Beginning & Experienced Writers & Poets Read Their Work
Ballard Branch Seattle Public Library
5614 22nd Ave. N.W.
Seattle , WA 98107
206-684-4089
Thurs. June 11, 2009 #238
6:00 - 7:45 p.m.
Wheelchair accessible. Free
open mike before and in between scheduled readers
open mike readers have 3 minutes to read
scheduled writers read 15 minutes
writer's craft talk 20 min
Thurs. June 11, 2009 #238 Deborah Woodard, Michael Daley, Priscilla Long + Bethany Reid on The Writer's Craft
Bethany Reid is the author of a poetry chapbook, The Coyotes and My Mom (1990), and the co-author, with Thomas M. Gaskin, of Everett and Snohomish County (Wyndham Press, 2005). Her poetry and essays have appeared in numerous small presses and literary journals, including Calyx, Santa Clara Review, Cairn, Hayden’s Ferry Review, New England Quarterly, Studies in the Novel, and Twins. Bethany earned her M.F.A. and Ph.D. from the University of Washington where she was a poetry editor and later interview and essay editor of The Seattle Review.

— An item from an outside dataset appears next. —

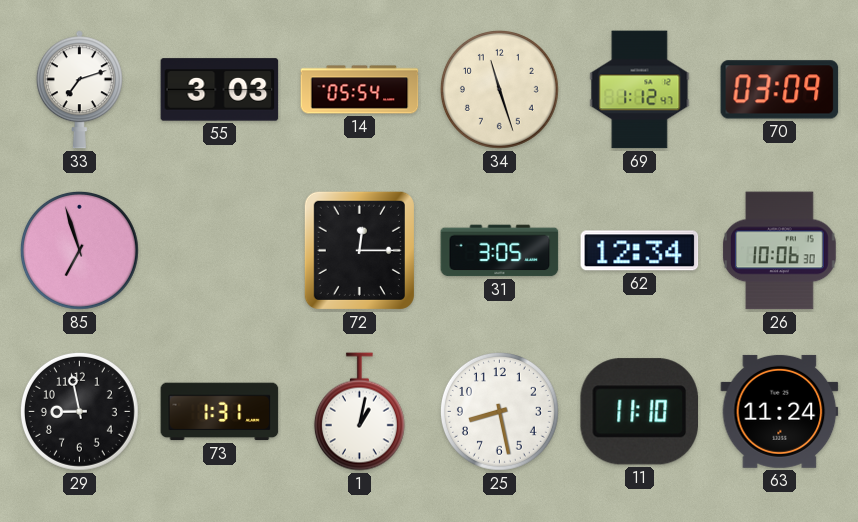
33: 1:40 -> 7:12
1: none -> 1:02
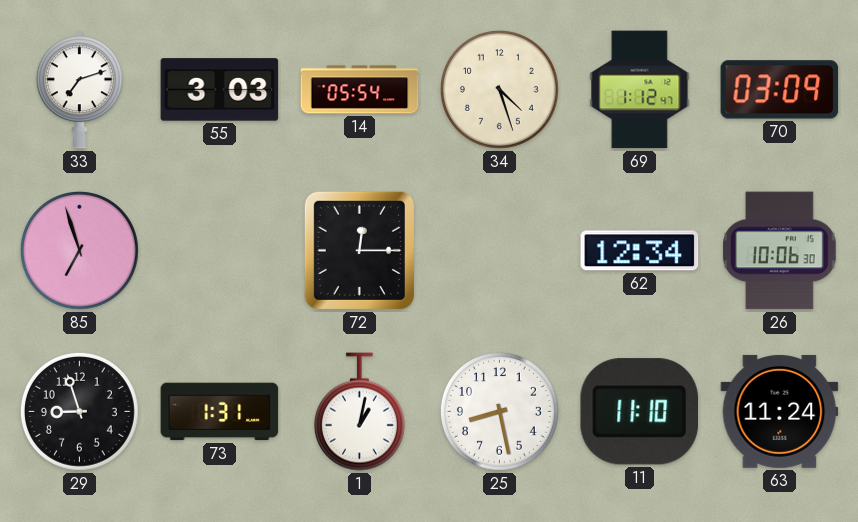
34: 11:27 -> 4:27
31: 3:05 -> none
29: 8:58 -> 8:57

Michael Daley published The Straits (Empty Bowl, Port Townsend) in 1983, Way Out There, essays (Pleasure Boat Studio, New York), in 2007, and To Curve (Word, Cincinnati) in 2008. Moonlight In The Redemptive Forest, including an Artist Trust sponsored cd, is due from Pleasure Boat in 2009.
Priscilla Long's work appears widely in journals, including Passages North and The American Scholar. Her honors include a National Magazine Award. She is author of Where the Sun Never Shines: A History of America’s Bloody Coal Industry. She serves as Senior Editor of www.historylink.org http://www.historylink.org/, the online encyclopedia of Washington state history.
Deborah Woodard’s first full-length collection is Plato’s Bad Horse (Bear Star, 2006). Her chapbook Hunter Mnemonics (hemel press, 2008) was illustrated by artist Heide Hinrichs. Her co-translation from the Italian of Amelia Rosselli in conjunction with Giuseppe Leporace, The Dragonfly: A Selection of Poems 1953-1981, was recently published by Chelsea Editions (2009). Deborah teaches at the Richard Hugo House, a community literary center in Capitol Hill.